When the owner, president, or chief executive officer (CEO) of a company goes through a divorce, it often seems like the whole company goes through the divorce at the same time.

If this is your situation, you may want to keep your divorce fairly private in order to minimize the impact it has on the company. There are some very good reasons to take this approach:

-- If your spouse is making some ugly accusations about your personal life, that could affect the way that you are regarded professionally.

-- Shareholders, other executives and employees may wonder if you are properly focused on the company while you are work.

-- Employees of a closely-held or family-owned business may worry that your divorce will end up dividing or damaging the business. Your better employees may decide to start examining their employment prospects elsewhere out of concern for their own financial security.

-- It's possible that your spouse has some intimate knowledge of the company's inner workings, simply because of his or her relationship with you. That information could end up becoming public knowledge if your spouse decides that letting some of it surface could serve his or her personal interests (if only out of revenge).

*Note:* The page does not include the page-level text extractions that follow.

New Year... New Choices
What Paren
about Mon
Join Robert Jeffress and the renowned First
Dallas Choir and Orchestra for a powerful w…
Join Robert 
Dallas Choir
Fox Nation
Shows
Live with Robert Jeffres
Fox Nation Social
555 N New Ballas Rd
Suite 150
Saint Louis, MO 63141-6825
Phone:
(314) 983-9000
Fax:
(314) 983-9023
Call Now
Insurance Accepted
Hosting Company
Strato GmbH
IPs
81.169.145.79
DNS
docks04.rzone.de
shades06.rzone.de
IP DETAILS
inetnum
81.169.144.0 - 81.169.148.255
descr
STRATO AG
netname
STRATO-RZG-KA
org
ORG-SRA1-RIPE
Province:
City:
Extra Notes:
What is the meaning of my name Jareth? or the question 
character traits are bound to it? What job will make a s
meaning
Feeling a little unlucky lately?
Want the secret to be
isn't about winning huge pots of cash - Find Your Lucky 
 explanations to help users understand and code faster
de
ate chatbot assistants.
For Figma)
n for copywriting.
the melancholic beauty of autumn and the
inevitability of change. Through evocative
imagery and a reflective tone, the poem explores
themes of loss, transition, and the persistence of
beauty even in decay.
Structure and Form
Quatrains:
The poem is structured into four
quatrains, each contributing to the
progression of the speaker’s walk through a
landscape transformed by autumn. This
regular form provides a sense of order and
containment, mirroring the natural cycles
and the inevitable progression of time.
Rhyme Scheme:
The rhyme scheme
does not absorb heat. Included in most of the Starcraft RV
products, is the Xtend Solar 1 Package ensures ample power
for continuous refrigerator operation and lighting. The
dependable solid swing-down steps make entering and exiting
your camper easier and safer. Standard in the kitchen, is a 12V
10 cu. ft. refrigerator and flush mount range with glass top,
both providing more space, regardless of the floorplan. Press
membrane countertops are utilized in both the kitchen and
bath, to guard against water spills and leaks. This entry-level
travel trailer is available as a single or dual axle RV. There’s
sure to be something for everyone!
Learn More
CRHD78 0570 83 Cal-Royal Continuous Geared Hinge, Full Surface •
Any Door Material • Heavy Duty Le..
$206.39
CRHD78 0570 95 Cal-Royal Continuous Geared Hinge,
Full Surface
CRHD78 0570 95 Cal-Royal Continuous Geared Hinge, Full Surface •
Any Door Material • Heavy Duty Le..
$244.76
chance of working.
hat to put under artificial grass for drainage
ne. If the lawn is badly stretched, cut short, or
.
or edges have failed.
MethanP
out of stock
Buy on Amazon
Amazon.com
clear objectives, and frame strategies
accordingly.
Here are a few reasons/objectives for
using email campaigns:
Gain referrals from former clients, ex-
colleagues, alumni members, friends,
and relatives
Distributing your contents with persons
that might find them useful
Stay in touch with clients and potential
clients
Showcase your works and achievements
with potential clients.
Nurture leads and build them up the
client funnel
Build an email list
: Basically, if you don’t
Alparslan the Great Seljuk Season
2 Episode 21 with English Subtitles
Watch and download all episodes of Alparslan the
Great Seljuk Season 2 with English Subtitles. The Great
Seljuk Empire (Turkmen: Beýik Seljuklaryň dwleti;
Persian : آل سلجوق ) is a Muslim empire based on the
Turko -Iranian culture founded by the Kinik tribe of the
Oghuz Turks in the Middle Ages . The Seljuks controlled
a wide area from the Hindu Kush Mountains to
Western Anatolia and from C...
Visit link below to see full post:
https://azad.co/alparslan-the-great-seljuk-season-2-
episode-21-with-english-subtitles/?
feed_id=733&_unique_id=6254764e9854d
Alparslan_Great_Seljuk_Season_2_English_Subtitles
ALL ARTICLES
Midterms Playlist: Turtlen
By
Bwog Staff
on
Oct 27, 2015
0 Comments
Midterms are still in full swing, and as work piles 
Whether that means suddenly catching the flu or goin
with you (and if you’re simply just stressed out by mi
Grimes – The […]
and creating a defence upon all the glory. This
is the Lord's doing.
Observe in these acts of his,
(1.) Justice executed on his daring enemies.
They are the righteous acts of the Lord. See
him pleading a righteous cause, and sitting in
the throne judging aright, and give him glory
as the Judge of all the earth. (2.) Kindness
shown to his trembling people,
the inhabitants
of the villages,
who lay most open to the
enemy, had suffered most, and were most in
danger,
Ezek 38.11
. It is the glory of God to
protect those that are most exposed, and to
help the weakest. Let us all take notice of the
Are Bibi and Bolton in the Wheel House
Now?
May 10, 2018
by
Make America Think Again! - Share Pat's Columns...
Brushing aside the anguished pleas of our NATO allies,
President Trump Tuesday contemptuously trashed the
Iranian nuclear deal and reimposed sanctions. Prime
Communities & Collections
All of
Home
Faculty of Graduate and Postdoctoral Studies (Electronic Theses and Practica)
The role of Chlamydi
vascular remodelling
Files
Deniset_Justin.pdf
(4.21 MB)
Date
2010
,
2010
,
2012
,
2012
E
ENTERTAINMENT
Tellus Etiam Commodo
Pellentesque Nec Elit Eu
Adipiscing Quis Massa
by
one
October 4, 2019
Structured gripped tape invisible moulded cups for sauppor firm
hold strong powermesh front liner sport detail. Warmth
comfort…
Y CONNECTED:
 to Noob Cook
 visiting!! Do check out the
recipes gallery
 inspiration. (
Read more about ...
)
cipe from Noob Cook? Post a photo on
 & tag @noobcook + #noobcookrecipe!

-- Your divorce could change the controlling structure of the company if your assets are tied up in the company. Your spouse may end up obtaining possession of a significant part of those holdings. The possibility alone could make investors and clients nervous and cause some to distance themselves early while they wait to see what kind of fallout happens.

The best thing that you can do if you're faced with a divorce that could affect your business (or the way that others perceive your business) is to find an attorney who can help you work with your spouse out of court as much as possible.

Any high-profile couple that wants to keep their private information private should consider mediation over the more difficult issues, like custody and support. Ultimately, presenting a "unified front" through your divorce can help both you and your spouse move on more easily.